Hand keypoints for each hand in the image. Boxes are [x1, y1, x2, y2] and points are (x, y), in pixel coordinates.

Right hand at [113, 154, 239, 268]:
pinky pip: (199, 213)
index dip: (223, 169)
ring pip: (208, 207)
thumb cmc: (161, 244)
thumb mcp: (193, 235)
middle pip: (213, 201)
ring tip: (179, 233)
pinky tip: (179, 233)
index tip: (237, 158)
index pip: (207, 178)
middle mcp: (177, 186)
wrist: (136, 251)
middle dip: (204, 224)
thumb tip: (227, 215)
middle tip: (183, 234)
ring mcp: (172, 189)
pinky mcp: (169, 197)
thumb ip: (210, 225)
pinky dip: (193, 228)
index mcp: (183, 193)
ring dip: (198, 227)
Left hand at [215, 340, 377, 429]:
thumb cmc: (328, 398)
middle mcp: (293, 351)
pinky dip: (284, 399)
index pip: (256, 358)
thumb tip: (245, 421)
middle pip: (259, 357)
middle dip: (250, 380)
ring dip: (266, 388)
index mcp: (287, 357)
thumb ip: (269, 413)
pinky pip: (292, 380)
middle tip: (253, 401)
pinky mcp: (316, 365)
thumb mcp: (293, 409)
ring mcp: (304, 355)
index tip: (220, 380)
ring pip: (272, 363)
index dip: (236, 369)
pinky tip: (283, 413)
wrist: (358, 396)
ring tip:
--------------------
A copy of each line above that holds the word "middle" is the expected answer.

middle pip: (213, 201)
middle mcp: (177, 186)
middle dip: (204, 224)
middle tip: (183, 234)
middle mcp: (293, 351)
middle pip: (259, 357)
middle dip: (250, 380)
middle tip: (253, 401)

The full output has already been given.